Across the 12 tracks, she plays with words and various music styles, including blues, folk, and Zydeco. She demonstrates this versatility on the album’s Aretha Franklin-inspired opening track, “Too Little, Too Late, Too Bad,” as well as the Celtic-leaning “You Louisiana Man,” which was the first that Giddens and the band recorded at the studio in Miami, setting the tone for the record. “I brought my musicians, and then we set the space up and then let them do what comes naturally to really good musicians, which is they listen to each other and then they make a sound that meets in the middle,” Giddens says of the recording process. “We let the magic happen in the studio. A lot of these songs, all of them, were performed live in a huge studio all at the same time. There was a very palpable energy of creation, so that’s why I think it sounds organic.” 

She reveals that many of the songs she writes start as poems, which rings true for the title track of You’re The One. The song was inspired by her experience with postpartum depression after giving birth to her daughter in 2009, followed by a son in 2013. “It was like there was a wall between me and my feelings, and I just couldn’t feel them,” she says of her mental state after enduring childbirth for the first time. “It woke me up.
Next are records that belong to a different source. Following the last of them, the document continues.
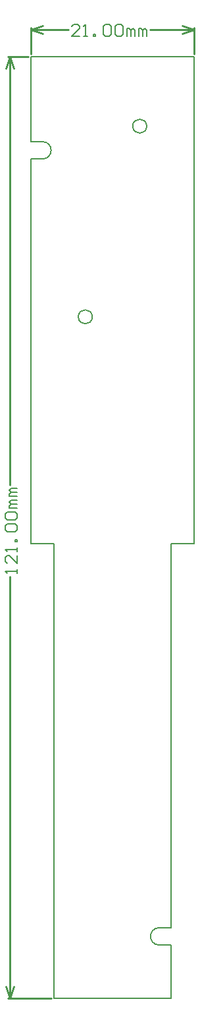
<source format=gko>
%FSLAX25Y25*%
%MOIN*%
G70*
G01*
G75*
G04 Layer_Color=16711935*
%ADD10R,0.03150X0.03937*%
%ADD11R,0.03937X0.03150*%
%ADD12R,0.04724X0.03937*%
%ADD13R,0.01575X0.03937*%
%ADD14R,0.03150X0.03543*%
%ADD15R,0.03150X0.03543*%
%ADD16R,0.02400X0.05906*%
%ADD17R,0.12402X0.08898*%
%ADD18R,0.03937X0.04724*%
%ADD19C,0.05906*%
%ADD20R,0.15748X0.05118*%
%ADD21R,0.03150X0.02559*%
%ADD22R,0.00787X0.02362*%
%ADD23R,0.00787X0.03150*%
%ADD24R,0.02362X0.00787*%
%ADD25R,0.03150X0.00787*%
%ADD26R,0.05118X0.05118*%
%ADD27O,0.01969X0.07874*%
%ADD28R,0.01969X0.07874*%
%ADD29R,0.05906X0.03937*%
%ADD30R,0.05906X0.12992*%
%ADD31R,0.01063X0.07874*%
%ADD32R,0.02362X0.07874*%
%ADD33C,0.01575*%
%ADD34C,0.01000*%
%ADD35C,0.03937*%
%ADD36C,0.00787*%
%ADD37C,0.01181*%
%ADD38R,0.05906X0.05906*%
%ADD39R,0.05906X0.05906*%
%ADD40C,0.01969*%
%ADD41C,0.03150*%
%ADD42C,0.02756*%
%ADD43C,0.00197*%
%ADD44C,0.00500*%
%ADD45C,0.00984*%
%ADD46C,0.00600*%
%ADD47C,0.00709*%
%ADD48C,0.00591*%
%ADD49C,0.00492*%
%ADD50R,0.03950X0.04737*%
%ADD51R,0.04737X0.03950*%
%ADD52R,0.05524X0.04737*%
%ADD53R,0.02375X0.04737*%
%ADD54R,0.03950X0.04343*%
%ADD55R,0.03950X0.04343*%
%ADD56R,0.03200X0.06706*%
%ADD57R,0.13202X0.09698*%
%ADD58R,0.04737X0.05524*%
%ADD59C,0.06706*%
%ADD60R,0.16548X0.05918*%
%ADD61R,0.03950X0.03359*%
%ADD62R,0.01587X0.03162*%
%ADD63R,0.01587X0.03950*%
%ADD64R,0.03162X0.01587*%
%ADD65R,0.03950X0.01587*%
%ADD66R,0.05918X0.05918*%
%ADD67O,0.02769X0.08674*%
%ADD68R,0.02769X0.08674*%
%ADD69R,0.06706X0.04737*%
%ADD70R,0.06706X0.13792*%
%ADD71R,0.01863X0.08674*%
%ADD72R,0.03162X0.08674*%
%ADD73R,0.06706X0.06706*%
%ADD74R,0.06706X0.06706*%
%ADD75C,0.02769*%
%ADD76C,0.03950*%
%ADD77C,0.03556*%
D34*
X82677Y1394D02*
Y14937D01*
X0Y1394D02*
Y14937D01*
X60333Y13937D02*
X82677D01*
X0D02*
X19145D01*
X76677Y15937D02*
X82677Y13937D01*
X76677Y11937D02*
X82677Y13937D01*
X0D02*
X6000Y11937D01*
X0Y13937D02*
X6000Y15937D01*
X-11551Y-476378D02*
X10417D01*
X-11551Y0D02*
X-1394D01*
X-10551Y-476378D02*
Y-262882D01*
Y-216696D02*
Y0D01*
Y-476378D02*
X-8551Y-470378D01*
X-12551D02*
X-10551Y-476378D01*
X-12551Y-6000D02*
X-10551Y0D01*
X-8551Y-6000D01*
D36*
X58662Y-35039D02*
G03*
X58662Y-35039I-3543J0D01*
G01*
X31102Y-131496D02*
G03*
X31102Y-131496I-3543J0D01*
G01*
X5906Y-51575D02*
G03*
X5906Y-42913I0J4331D01*
G01*
X64961Y-440551D02*
G03*
X64961Y-449213I0J-4331D01*
G01*
X0Y0D02*
X82677D01*
X0Y-42913D02*
Y0D01*
X82677Y-246063D02*
Y0D01*
X0Y-42913D02*
X5906D01*
X0Y-51575D02*
X5906D01*
X0Y-246063D02*
Y-51575D01*
Y-246063D02*
X11811D01*
Y-476378D02*
Y-246063D01*
Y-476378D02*
X70866D01*
X70866D02*
Y-449213D01*
X64961D02*
X70866D01*
X64961Y-440551D02*
X70866D01*
Y-246063D01*
X82677D01*
D46*
X24744Y10338D02*
X20745D01*
X24744Y14337D01*
Y15336D01*
X23744Y16336D01*
X21744D01*
X20745Y15336D01*
X26743Y10338D02*
X28742D01*
X27742D01*
Y16336D01*
X26743Y15336D01*
X31741Y10338D02*
Y11338D01*
X32741D01*
Y10338D01*
X31741D01*
X36740Y15336D02*
X37739Y16336D01*
X39739D01*
X40738Y15336D01*
Y11338D01*
X39739Y10338D01*
X37739D01*
X36740Y11338D01*
Y15336D01*
X42738D02*
X43737Y16336D01*
X45737D01*
X46736Y15336D01*
Y11338D01*
X45737Y10338D01*
X43737D01*
X42738Y11338D01*
Y15336D01*
X48736Y10338D02*
Y14337D01*
X49735D01*
X50735Y13337D01*
Y10338D01*
Y13337D01*
X51735Y14337D01*
X52734Y13337D01*
Y10338D01*
X54734D02*
Y14337D01*
X55733D01*
X56733Y13337D01*
Y10338D01*
Y13337D01*
X57733Y14337D01*
X58732Y13337D01*
Y10338D01*
X-6952Y-261282D02*
Y-259283D01*
Y-260282D01*
X-12950D01*
X-11951Y-261282D01*
X-6952Y-252285D02*
Y-256284D01*
X-10951Y-252285D01*
X-11951D01*
X-12950Y-253285D01*
Y-255284D01*
X-11951Y-256284D01*
X-6952Y-250286D02*
Y-248286D01*
Y-249286D01*
X-12950D01*
X-11951Y-250286D01*
X-6952Y-245287D02*
X-7952D01*
Y-244288D01*
X-6952D01*
Y-245287D01*
X-11951Y-240289D02*
X-12950Y-239289D01*
Y-237290D01*
X-11951Y-236290D01*
X-7952D01*
X-6952Y-237290D01*
Y-239289D01*
X-7952Y-240289D01*
X-11951D01*
Y-234291D02*
X-12950Y-233291D01*
Y-231292D01*
X-11951Y-230292D01*
X-7952D01*
X-6952Y-231292D01*
Y-233291D01*
X-7952Y-234291D01*
X-11951D01*
X-6952Y-228293D02*
X-10951D01*
Y-227293D01*
X-9951Y-226293D01*
X-6952D01*
X-9951D01*
X-10951Y-225294D01*
X-9951Y-224294D01*
X-6952D01*
Y-222295D02*
X-10951D01*
Y-221295D01*
X-9951Y-220295D01*
X-6952D01*
X-9951D01*
X-10951Y-219296D01*
X-9951Y-218296D01*
X-6952D01*
M02*

</source>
I had a lot of sympathy for myself with my first child, ’It’s not your fault. You weren’t wrong, you weren’t broken that you didn’t feel these things. It was just something that happened to you.’ So it was a great experience and I’m happy to have it enshrined in a song.” 

Giddens honors the mission-based part of her artistic identity with “Another Wasted Life.” The song was inspired by the true story of Kalief Browder, a Black teenager who was arrested for the alleged theft of a backpack containing expensive items. He was kept in solitary confinement for nearly two years. He was eventually released from prison but tragically committed suicide in 2015 after suffering from depression due to the abuse he suffered while incarcerated. “I consider that he was murdered by the system,” the singer says of the song’s meaning, with the last verse proclaiming, It’s another day / Another murder / A punishment taken further / A surrender without murmur /God trust his soul is at peace. “It’s not ever going to be a fair system. That song is to highlight the amount of waste, the waste of their lives, and the families’ lives who don’t get the time with their loved ones. It’s a very important song to me, and it is the largest example on this record of what I have been doing my whole career, for the last 15 years.” 

She cites the exploration of American music, feminism, and activism as some of the overarching themes of You’re the One, which are trademarks in her artistry. “Often the songs that I like the most that I write, including ‘Another Wasted Life,’ are the ones that are moved purely by a story that I feel like needs to be heard,” she says of her songwriting mentality. “I’m always going to be more interested in the higher purpose. But I also understand that these other kinds of songs hold a very important role as well. So that’s something that I’m learning to relax about.” 

Giddens will spend the remainder of 2023 and early 2024 touring across the world, including her debut headlining performances at the historic Ryman Auditorium in Nashville on September 15 and the Beacon Theatre in New York City on March 16, 2024. The revered storyteller admits that she’s unsure if she’ll ever release another album of original songs—but she’s open to seeing where You’re The One takes her. “There’s a lot of homage and playfulness with this strong streak of serious feminism and activism that’s still pretty obviously there, but I hope that people put it on and enjoy the sounds of Americana,” she says of how she hopes the album impacts fans. “I hope it adds to this idea of American music comes from all these different things. And what box to put this record [in], I hope nobody can figure it out, because I want it to be one that you don’t have to put in its own box.”

Keeping her artistic vision open, the singer is receptive to the idea that perhaps one day, other artists may interpret the songs of You’re The One like she’s done with the many poets that have paved the way for her. “That’s when you know you’ve made it,” she says with a laugh. “I just go where I’m led.”